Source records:
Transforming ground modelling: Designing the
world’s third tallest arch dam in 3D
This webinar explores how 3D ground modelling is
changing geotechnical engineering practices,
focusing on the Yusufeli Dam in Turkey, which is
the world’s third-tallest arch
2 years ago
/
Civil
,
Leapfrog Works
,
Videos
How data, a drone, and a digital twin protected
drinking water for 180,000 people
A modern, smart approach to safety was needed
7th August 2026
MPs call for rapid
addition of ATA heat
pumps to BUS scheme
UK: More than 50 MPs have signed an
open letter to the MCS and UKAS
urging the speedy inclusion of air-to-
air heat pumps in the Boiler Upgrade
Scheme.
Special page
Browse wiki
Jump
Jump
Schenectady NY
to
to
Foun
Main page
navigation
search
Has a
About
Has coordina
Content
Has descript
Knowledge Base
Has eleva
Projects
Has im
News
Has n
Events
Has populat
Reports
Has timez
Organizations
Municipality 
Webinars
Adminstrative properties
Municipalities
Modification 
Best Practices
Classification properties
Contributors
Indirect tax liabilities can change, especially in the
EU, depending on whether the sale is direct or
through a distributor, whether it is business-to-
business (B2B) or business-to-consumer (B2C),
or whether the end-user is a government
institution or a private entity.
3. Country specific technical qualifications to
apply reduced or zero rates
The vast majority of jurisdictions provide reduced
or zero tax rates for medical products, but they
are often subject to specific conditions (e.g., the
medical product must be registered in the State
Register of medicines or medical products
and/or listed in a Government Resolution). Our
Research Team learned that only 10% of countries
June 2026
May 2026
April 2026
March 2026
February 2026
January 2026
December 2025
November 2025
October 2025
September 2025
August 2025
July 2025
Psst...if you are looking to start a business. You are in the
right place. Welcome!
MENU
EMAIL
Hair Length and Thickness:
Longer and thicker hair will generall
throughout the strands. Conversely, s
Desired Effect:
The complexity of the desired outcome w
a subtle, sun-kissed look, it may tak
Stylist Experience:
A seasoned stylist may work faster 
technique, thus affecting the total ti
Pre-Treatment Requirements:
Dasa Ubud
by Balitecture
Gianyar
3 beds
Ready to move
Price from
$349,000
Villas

WORK ITEM: Please repeat, word for word, the lines from the start of the source records through the line that contains "Best Practices", both ends included.

RESPONSE AREA:
Transforming ground modelling: Designing the
world’s third tallest arch dam in 3D
This webinar explores how 3D ground modelling is
changing geotechnical engineering practices,
focusing on the Yusufeli Dam in Turkey, which is
the world’s third-tallest arch
2 years ago
/
Civil
,
Leapfrog Works
,
Videos
How data, a drone, and a digital twin protected
drinking water for 180,000 people
A modern, smart approach to safety was needed
7th August 2026
MPs call for rapid
addition of ATA heat
pumps to BUS scheme
UK: More than 50 MPs have signed an
open letter to the MCS and UKAS
urging the speedy inclusion of air-to-
air heat pumps in the Boiler Upgrade
Scheme.
Special page
Browse wiki
Jump
Jump
Schenectady NY
to
to
Foun
Main page
navigation
search
Has a
About
Has coordina
Content
Has descript
Knowledge Base
Has eleva
Projects
Has im
News
Has n
Events
Has populat
Reports
Has timez
Organizations
Municipality 
Webinars
Adminstrative properties
Municipalities
Modification 
Best Practices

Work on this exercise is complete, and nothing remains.